Brent Evans, the owner of Pro Cores Recycling on Gordon Ave, says police caught the thieves, but he couldn’t believe who was arrested.

“I never thought in a million years that I would have to pass that scrutiny to people who share a parking lot with me,” Evans said.

Pro Cores is a company that works with vendors to recycle metal, including catalytic converters. A few weeks ago, a new business moved in next door. Evans says he thought nothing of it.

“Our conversations have been friendly. I had no idea that they would conspire some sort of plan to break into my shop,” he said.

Evans says things took a turn on May 3 when he arrived at work to find his bay door cut open.

“I was shocked. I was scared,” he said.

Evans says he called the police after discovering that nearly 200 catalytic converters had been stolen.

“It led into a chase that led nowhere, and I felt defeated,” he said. “We would have suffered a $70,000 loss.”

In the days following, he says his seemingly kind neighbor continued to offer support, with no clue of the bomb that was about to drop.

“I had three conversations with him before his arrest,” Evans said.
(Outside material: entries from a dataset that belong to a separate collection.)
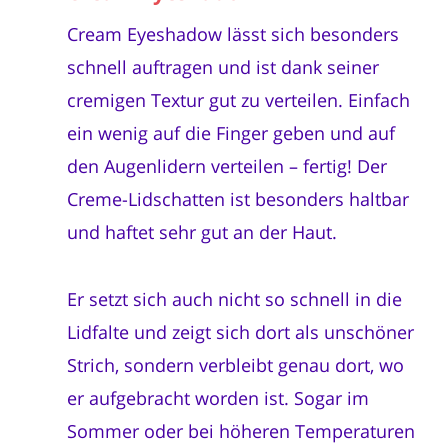
Cream Eyeshadow lässt sich besonders
schnell auftragen und ist dank seiner
cremigen Textur gut zu verteilen. Einfach
ein wenig auf die Finger geben und auf
den Augenlidern verteilen – fertig! Der
Creme-Lidschatten ist besonders haltbar
und haftet sehr gut an der Haut.
Er setzt sich auch nicht so schnell in die
Lidfalte und zeigt sich dort als unschöner
Strich, sondern verbleibt genau dort, wo
er aufgebracht worden ist. Sogar im
Sommer oder bei höheren Temperaturen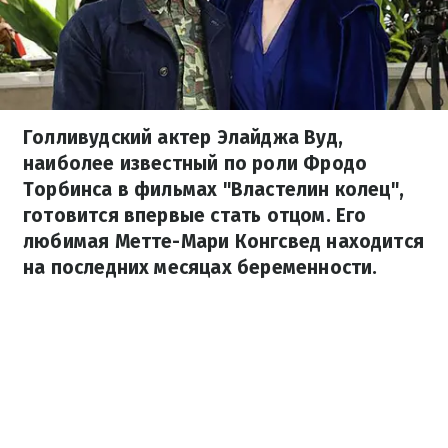
Голливудский актер Элайджа Вуд,
наиболее известный по роли Фродо
Торбинса в фильмах "Властелин колец",
готовится впервые стать отцом. Его
любимая Метте-Мари Конгсвед находится
на последних месяцах беременности.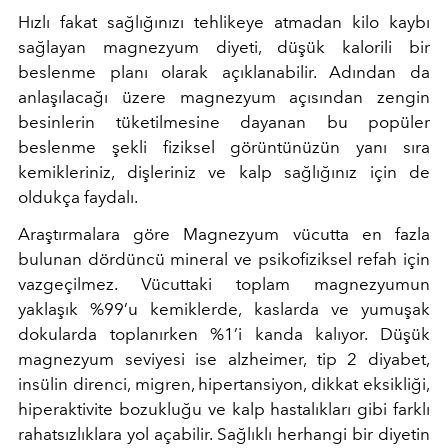
Hızlı fakat sağlığınızı tehlikeye atmadan kilo kaybı
sağlayan magnezyum diyeti, düşük kalorili bir
beslenme planı olarak açıklanabilir. Adından da
anlaşılacağı üzere magnezyum açısından zengin
besinlerin tüketilmesine dayanan bu popüler
beslenme şekli fiziksel görüntünüzün yanı sıra
kemikleriniz, dişleriniz ve kalp sağlığınız için de
oldukça faydalı.
Araştırmalara göre Magnezyum vücutta en fazla
bulunan dördüncü mineral ve psikofiziksel refah için
vazgeçilmez. Vücuttaki toplam magnezyumun
yaklaşık %99’u kemiklerde, kaslarda ve yumuşak
dokularda toplanırken %1’i kanda kalıyor. Düşük
magnezyum seviyesi ise alzheimer, tip 2 diyabet,
insülin direnci, migren, hipertansiyon, dikkat eksikliği,
hiperaktivite bozukluğu ve kalp hastalıkları gibi farklı
rahatsızlıklara yol açabilir. Sağlıklı herhangi bir diyetin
That friendly neighbor, Corey Person, was charged with felony theft just days later, according to court documents.

Those documents also show he did not act alone. A second man, James Johnson, was also charged.

“He was arrested en route and trying to sell them to someone else for cash,” Evans said. “I felt betrayed.”

Evans credits Richmond and Hanover police for acting diligently, saying they caught them in the act.

“I’m hoping he learns from this,” Evans said.

Pro Cores ramped up security recently with more surveillance cameras, but Evans calls this a rare victory, saying most people who have their converters stolen never catch the culprits.